§ **Problem description**
Each line of the listing where "https" appears should be reported.
Data supplied START
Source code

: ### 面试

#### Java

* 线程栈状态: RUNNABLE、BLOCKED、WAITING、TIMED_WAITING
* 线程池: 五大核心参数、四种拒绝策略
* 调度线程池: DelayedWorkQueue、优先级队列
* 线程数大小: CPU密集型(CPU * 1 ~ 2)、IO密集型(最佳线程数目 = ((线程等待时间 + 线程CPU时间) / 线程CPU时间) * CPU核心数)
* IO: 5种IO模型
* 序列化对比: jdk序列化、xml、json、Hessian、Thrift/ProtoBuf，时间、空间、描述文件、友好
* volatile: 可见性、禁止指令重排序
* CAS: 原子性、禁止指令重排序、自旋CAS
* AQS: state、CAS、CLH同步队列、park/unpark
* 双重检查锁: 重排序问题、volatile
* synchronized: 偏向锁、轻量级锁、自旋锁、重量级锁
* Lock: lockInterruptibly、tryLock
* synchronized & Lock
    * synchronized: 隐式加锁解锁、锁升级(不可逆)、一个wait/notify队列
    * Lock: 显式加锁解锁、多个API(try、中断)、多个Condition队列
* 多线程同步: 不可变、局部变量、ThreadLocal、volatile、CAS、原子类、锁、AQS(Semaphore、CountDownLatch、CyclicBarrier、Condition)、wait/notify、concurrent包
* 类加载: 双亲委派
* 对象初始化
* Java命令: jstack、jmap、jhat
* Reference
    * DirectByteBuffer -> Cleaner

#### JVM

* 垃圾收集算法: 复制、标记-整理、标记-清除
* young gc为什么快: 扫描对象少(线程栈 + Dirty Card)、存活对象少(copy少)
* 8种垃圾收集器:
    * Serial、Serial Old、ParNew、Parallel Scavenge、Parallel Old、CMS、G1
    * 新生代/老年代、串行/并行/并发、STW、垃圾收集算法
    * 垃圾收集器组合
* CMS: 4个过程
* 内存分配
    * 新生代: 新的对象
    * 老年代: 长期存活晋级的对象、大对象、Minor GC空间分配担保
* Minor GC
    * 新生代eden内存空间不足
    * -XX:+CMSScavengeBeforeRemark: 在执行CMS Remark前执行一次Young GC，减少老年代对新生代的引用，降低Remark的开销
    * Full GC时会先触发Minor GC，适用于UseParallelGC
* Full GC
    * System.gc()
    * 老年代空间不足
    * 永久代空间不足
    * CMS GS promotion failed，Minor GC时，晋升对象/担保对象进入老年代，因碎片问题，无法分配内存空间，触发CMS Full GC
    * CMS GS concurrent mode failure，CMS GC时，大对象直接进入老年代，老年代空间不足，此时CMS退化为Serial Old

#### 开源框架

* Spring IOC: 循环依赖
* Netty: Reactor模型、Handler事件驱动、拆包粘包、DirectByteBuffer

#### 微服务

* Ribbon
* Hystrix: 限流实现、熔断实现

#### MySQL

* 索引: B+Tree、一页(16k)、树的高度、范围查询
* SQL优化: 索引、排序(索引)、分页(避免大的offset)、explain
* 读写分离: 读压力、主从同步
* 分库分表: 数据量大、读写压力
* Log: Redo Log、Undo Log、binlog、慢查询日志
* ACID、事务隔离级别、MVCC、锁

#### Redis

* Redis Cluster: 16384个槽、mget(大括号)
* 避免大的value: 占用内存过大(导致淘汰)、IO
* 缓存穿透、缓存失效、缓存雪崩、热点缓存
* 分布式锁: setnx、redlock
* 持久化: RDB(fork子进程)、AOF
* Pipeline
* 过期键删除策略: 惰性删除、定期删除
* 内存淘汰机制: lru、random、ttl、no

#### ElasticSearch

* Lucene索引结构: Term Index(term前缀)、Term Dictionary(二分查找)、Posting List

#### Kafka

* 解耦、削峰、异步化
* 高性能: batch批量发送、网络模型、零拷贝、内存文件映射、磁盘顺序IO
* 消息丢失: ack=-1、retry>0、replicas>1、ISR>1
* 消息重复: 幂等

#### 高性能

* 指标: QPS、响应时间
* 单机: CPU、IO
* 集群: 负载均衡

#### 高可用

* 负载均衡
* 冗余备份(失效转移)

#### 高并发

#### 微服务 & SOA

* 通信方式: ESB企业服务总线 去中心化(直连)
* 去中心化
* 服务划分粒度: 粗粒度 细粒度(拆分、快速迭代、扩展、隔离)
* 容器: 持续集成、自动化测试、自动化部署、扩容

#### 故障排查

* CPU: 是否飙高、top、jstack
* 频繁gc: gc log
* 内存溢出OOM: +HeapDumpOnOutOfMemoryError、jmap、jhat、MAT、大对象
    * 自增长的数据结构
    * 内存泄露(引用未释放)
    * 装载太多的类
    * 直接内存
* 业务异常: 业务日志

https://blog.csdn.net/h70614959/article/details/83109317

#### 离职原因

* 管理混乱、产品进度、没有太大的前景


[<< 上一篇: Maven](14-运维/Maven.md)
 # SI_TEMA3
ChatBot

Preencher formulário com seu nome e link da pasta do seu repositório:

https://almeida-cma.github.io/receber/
Data supplied END
§ **Answer box**
https://blog.csdn.net/h70614959/article/details/83109317
https://almeida-cma.github.io/receber/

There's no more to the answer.